Dataset entries
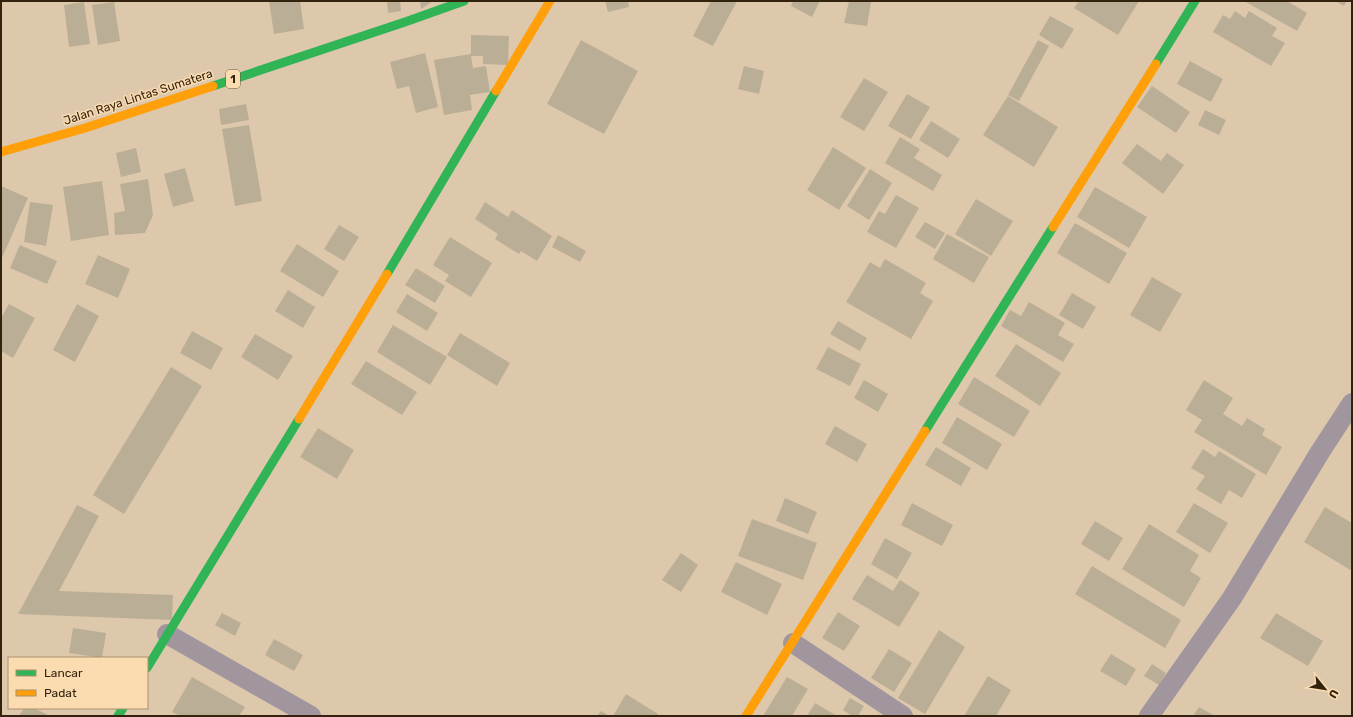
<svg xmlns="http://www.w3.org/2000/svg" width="1353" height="717" viewBox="0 0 1353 717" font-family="Rubik,sans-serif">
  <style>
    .building { fill: #bbae96 }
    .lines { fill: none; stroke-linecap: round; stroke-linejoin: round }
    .street { stroke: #a1969e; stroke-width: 20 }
    .fast { stroke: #30b455; stroke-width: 9 }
    .slow { stroke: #ff9f0a; stroke-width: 9 }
    .labels { text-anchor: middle; stroke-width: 3; stroke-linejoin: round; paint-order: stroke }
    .shield { fill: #fbdbb0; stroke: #6f5a3f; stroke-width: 1 }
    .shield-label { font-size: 11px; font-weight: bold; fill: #33230e }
    .street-label { font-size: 12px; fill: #33230e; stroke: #fbdbb0 }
  </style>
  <rect width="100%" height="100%" fill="#dec8ac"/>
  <g class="building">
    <path d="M269 1H300L304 29 274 34Z"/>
    <path d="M387 1H400L401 11 388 13Z"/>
    <path d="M420 1H433L421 9Z"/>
    <path d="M605 1H628L629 7 608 12Z"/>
    <path d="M711 1H737L713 46 693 36Z"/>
    <path d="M793 1H820L812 17 791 6Z"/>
    <path d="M849 1H871L867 26 844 23Z"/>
    <path d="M1079 1H1139L1118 35 1074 8Z"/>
    <path d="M1244 1H1287L1307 13 1297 31Z"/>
    <path d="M1335 1H1347L1344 6Z"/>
    <path d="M84 2 90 44 69 47 64 5Z"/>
    <path d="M114 2 120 41 98 45 92 5Z"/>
    <path d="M1235 11 1245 18 1249 11 1277 28 1272 36 1285 43 1271 66 1213 32 1223 15 1230 19Z"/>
    <path d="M1050 16 1074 29 1062 49 1039 35Z"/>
    <path d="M471 35 509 36 508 65 483 64V56H471L473 68 486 66 490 92 470 95 472 110 444 115 434 60 471 54Z"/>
    <path d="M581 40 638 71 604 134 547 104Z"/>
    <path d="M1038 40 1049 46 1019 101 1008 95Z"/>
    <path d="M425 53 438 107 416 113 409 86 397 89 390 62Z"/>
    <path d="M1190 61 1223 79 1211 102 1177 84Z"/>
    <path d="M744 66 764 71 759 94 738 89Z"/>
    <path d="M864 78 888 92 864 131 840 117Z"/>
    <path d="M1152 86 1190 112 1176 133 1137 107Z"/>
    <path d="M907 94 930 107 911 139 888 126Z"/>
    <path d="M1008 96 1058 127 1034 167 983 135Z"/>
    <path d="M246 104 249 120 221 125 219 109Z"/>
    <path d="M1205 110 1226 120 1219 135 1198 125Z"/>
    <path d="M931 121 960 139 948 158 919 140Z"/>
    <path d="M249 125 262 201 235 206 222 129Z"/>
    <path d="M900 137 920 149 914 158 942 175 933 191 885 163Z"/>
    <path d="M1137 144 1161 161 1167 153 1184 165 1163 194 1122 163Z"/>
    <path d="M833 147 866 168 839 210 807 190Z"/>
    <path d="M136 148 141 172 121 177 116 153Z"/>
    <path d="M185 168 194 201 173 207 164 174Z"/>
    <path d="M870 169 892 183 869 220 847 206Z"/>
    <path d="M148 179 153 215 145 233 115 235 114 213 125 211 120 184Z"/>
    <path d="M102 181 109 235 71 241 63 187Z"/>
    <path d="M1 186 28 198 2 258H1Z"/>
    <path d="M1095 187 1147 217 1129 248 1077 217Z"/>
    <path d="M896 195 919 208 896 248 867 232 879 211 885 214Z"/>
    <path d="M976 199 1013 221 991 256 955 234Z"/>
    <path d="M30 202 53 205 46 246 24 242Z"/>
    <path d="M485 202 508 217 512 210 552 236 537 261 521 251 519 254 495 239 498 234 475 219Z"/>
    <path d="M925 222 945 233 935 249 915 237Z"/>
    <path d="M1075 223 1127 253 1109 284 1057 253Z"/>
    <path d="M339 225 359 237 344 261 324 249Z"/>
    <path d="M947 234 989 257 974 283 933 259Z"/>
    <path d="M558 235 586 251 580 262 552 247Z"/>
    <path d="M450 237 492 263 471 297 445 281 449 275 433 265Z"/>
    <path d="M297 244 339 271 323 297 280 271Z"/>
    <path d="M20 245 57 261 47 284 10 268Z"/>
    <path d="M98 255 130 269 118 298 85 284Z"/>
    <path d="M885 259 926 283 920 293 933 301 911 339 846 302 870 262 880 268Z"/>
    <path d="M416 268 445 286 435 303 405 285Z"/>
    <path d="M1152 277 1182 294 1160 332 1130 315Z"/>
    <path d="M288 290 315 307 303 328 275 311Z"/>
    <path d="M1072 293 1096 307 1083 329 1059 315Z"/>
    <path d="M407 294 438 313 427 331 396 312Z"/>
    <path d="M1029 302 1065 323 1058 335 1074 344 1063 362 1001 326 1010 310 1021 316Z"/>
    <path d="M9 304 35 318 13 358 1 351V318Z"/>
    <path d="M77 304 99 316 75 362 53 350Z"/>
    <path d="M838 321 867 338 860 351 830 334Z"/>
    <path d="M393 325 447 357 430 385 377 352Z"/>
    <path d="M192 331 223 348 211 370 180 353Z"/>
    <path d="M460 333 510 363 497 386 447 355Z"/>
    <path d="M255 334 293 356 278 380 241 357Z"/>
    <path d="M1016 344 1061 373 1040 406 995 376Z"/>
    <path d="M828 347 861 364 850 386 816 369Z"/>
    <path d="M366 361 417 392 402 415 351 384Z"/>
    <path d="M171 367 202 386 124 514 93 495Z"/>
    <path d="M974 377 1030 411 1014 437 958 404Z"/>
    <path d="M864 380 888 394 878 412 854 398Z"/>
    <path d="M1204 380 1233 398 1223 414 1242 426 1247 418 1265 429 1262 435 1282 447 1266 475 1194 432 1202 420 1186 410Z"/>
    <path d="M957 417 1002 444 987 470 942 443Z"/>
    <path d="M835 426 867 444 857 462 825 444Z"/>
    <path d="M318 428 354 450 337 479 300 457Z"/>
    <path d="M936 447 971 468 961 486 925 465Z"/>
    <path d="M1203 449 1215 457 1219 451 1256 474 1242 498 1229 490 1221 504 1196 489 1205 476 1191 468Z"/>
    <path d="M785 498 817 512 808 534 776 521Z"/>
    <path d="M912 503 953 525 942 546 901 525Z"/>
    <path d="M1194 503 1228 523 1210 553 1176 532Z"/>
    <path d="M77 505 99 516 59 591 173 595 172 620 18 614Z"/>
    <path d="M1325 507 1352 523V571L1304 542Z"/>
    <path d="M752 519 817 543 803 580 738 556Z"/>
    <path d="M1095 521 1123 538 1109 561 1081 544Z"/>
    <path d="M1149 524 1199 555 1190 571 1201 578 1184 607 1122 569Z"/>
    <path d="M885 538 912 553 897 579 871 564Z"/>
    <path d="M681 553 698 565 681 592 662 580Z"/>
    <path d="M736 562 782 584 767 615 721 592Z"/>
    <path d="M1092 566 1181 620 1165 648 1075 594Z"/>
    <path d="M867 575 893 591 900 580 920 593 899 627 852 599Z"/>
    <path d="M838 612 860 626 844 651 822 638Z"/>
    <path d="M222 613 241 623 235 636 215 625Z"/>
    <path d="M1276 613 1323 641 1308 666 1260 638Z"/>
    <path d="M73 628 106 633 102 658 69 653Z"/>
    <path d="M939 630 965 647 925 714 898 698Z"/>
    <path d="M274 639 303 655 294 671 265 655Z"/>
    <path d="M889 649 912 663 894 692 871 678Z"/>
    <path d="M1111 654 1136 669 1126 686 1100 671Z"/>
    <path d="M1152 664 1166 673 1159 685 1144 676Z"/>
    <path d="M988 676 1011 690 996 716H964Z"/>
    <path d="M192 677 245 707 239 716H180L172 712Z"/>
    <path d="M787 677 808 689 792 716H763Z"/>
    <path d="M626 694 658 714 657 716H613Z"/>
    <path d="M850 698 864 706 858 716H852L843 710Z"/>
    <path d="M815 703 837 716H807Z"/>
    <path d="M1199 707 1215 716H1193Z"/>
    <path d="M24 708H34L50 716H19Z"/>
    <path d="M601 711 609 716H597Z"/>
  </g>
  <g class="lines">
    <g class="street">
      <path d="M167 634 311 716"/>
      <path d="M793 643 903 716"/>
      <path d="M1149 716 1232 598 1320 452 1352 403"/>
    </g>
    <g class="fast">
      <path d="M1156 64 1195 1"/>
      <path d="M213 86 405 22 464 1"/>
      <path d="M387 274 496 91"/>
      <path d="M925 431 1053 227"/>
      <path d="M147 668 299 419"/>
      <path d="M118 716 123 708"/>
    </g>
    <g class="slow">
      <path d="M496 91 550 1"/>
      <path d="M1 152 85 128 213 86"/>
      <path d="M1053 227 1156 64"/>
      <path d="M299 419 387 274"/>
      <path d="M746 716 925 431"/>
    </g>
  </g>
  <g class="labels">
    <rect class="shield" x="226" y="70" width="14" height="18" rx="3"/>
    <g class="shield-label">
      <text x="233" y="83">1</text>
    </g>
    <g class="street-label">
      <text transform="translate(138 97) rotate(-18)" y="4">Jalan Raya Lintas Sumatera</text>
    </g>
  </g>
  <rect width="1353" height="717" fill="none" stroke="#33230e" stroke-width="4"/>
  <rect x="8" y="657" width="140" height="52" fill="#fbdbb0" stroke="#ab916f"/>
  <rect x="16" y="670" width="20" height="6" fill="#30b455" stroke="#ab916f"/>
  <text x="44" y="677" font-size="12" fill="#33230e">Lancar</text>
  <rect x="16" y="690" width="20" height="6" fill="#ff9f0a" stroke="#ab916f"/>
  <text x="44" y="697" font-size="12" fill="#33230e">Padat</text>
  <g transform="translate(1325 689) rotate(120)" stroke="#fbdbb0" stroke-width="3" paint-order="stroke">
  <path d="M0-3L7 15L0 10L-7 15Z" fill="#33230e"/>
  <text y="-6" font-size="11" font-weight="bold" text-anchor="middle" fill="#33230e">U</text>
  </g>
</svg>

TASK
If a line in the data holds the word "lines", count it, then state the total alone.

SOLVED PROBLEM
2